(Brano proposto)
>>>

Chi ha paura delle bande di «bravi ragazzi» in lotta per il territorio

Chi ha paura delle bande di «bravi ragazzi» in lotta per il territorio

Amedeo Ronteuroli**

Genova come altre città europee, vedi Barcellona, interessate da forti flussi migratori provenienti dal Sudamerica è stato nell'ultimo decennio teatro di un fenomeno che ha suscitato un notevole allarme sociale, soprattutto a livello locale: ci si riferisce alle bande di latinos, le cosi dette Pandillas, che si fecero conoscere prepotentemente dall'opinione pubblica genovese in collegamento ad alcuni fatti criminosi (risse, lesioni, furti, piccole rapine) avvenuti sul territorio.
È da sottolineare che fino al 2006 le gesta dei pandilleros venivano considerate meritevoli di incisive risposte da parte degli organi di controllo, soprattutto delle istituzioni penali. Un ruolo considerevole, nel processo di costruzione del fenomeno come problema criminale, l'hanno avuto i mezzi di comunicazione, rappresentanti, ormai da tempo del discorso sicuritario.

<<<

(Consegna A) Nel brano sulle pandillas a Genova, fino a quale anno le gesta dei pandilleros erano ritenute meritevoli di incisive risposte da parte degli organi di controllo?
(Consegna B) Per ciascuna affermazione indica se concorda con il brano sulle pandillas a Genova, rispondendo sì o no e citando le parole decisive: (i) Barcellona è citata come altra città europea interessata da forti flussi migratori dal Sudamerica; (ii) i mezzi di comunicazione hanno avuto un ruolo marginale nel far diventare il fenomeno un problema criminale; (iii) tra i fatti criminosi collegati alle bande figurano omicidi.
(Consegna C) Prosegui il brano sulle pandillas a Genova a partire dal punto in cui si interrompe.

(Record archiviati)
>>>

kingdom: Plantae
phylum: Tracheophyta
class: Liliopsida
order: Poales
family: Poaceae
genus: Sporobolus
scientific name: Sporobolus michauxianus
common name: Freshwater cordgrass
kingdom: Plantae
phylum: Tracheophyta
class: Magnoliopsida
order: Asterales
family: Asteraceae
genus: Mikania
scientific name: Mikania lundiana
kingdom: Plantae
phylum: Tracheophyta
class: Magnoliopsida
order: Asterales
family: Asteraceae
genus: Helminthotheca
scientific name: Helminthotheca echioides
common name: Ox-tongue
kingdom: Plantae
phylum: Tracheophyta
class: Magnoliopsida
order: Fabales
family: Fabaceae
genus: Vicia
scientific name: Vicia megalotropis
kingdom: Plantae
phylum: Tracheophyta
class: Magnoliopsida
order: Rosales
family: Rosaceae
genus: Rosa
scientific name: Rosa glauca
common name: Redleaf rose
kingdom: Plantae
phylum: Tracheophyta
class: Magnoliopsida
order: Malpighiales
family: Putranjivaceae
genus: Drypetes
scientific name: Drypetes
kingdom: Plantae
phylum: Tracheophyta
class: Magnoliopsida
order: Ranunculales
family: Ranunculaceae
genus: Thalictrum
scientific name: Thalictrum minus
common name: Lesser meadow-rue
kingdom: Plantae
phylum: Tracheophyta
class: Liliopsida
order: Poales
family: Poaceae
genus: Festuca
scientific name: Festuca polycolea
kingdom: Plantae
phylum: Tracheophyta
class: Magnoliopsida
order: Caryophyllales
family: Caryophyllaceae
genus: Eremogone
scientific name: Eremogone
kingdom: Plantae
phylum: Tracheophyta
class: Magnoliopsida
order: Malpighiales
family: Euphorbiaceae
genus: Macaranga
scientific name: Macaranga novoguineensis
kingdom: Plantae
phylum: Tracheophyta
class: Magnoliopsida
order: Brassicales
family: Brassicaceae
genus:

<<<

(Risposta A) Fino al 2006.

(Risposta B)
(i) Sì: «Genova come altre città europee, vedi Barcellona, interessate da forti flussi migratori provenienti dal Sudamerica».
(ii) No: «Un ruolo considerevole, nel processo di costruzione del fenomeno come problema criminale, l'hanno avuto i mezzi di comunicazione».
(iii) No: «(risse, lesioni, furti, piccole rapine)».

(Risposta C)
La riedificazione sociale del fenomeno «bande» divulgata dagli organi d'informazione è condivisa in un primo momento, anche dagli organi di polizia e dalla procura locale, che addirittura ipotizza, a carico dei suoi membri il reato di associazione per delinquere. Si tratta però di un abbaglio iniziale, provocato dalle valutazioni riferite alla prima ondata di episodi di microcriminalità che si verificarono sul nostro territorio ad opera di gruppi di giovani latino-americani. La prima fase del fenomeno «bande» era legata all'attività di furto rapine e piccolo spaccio.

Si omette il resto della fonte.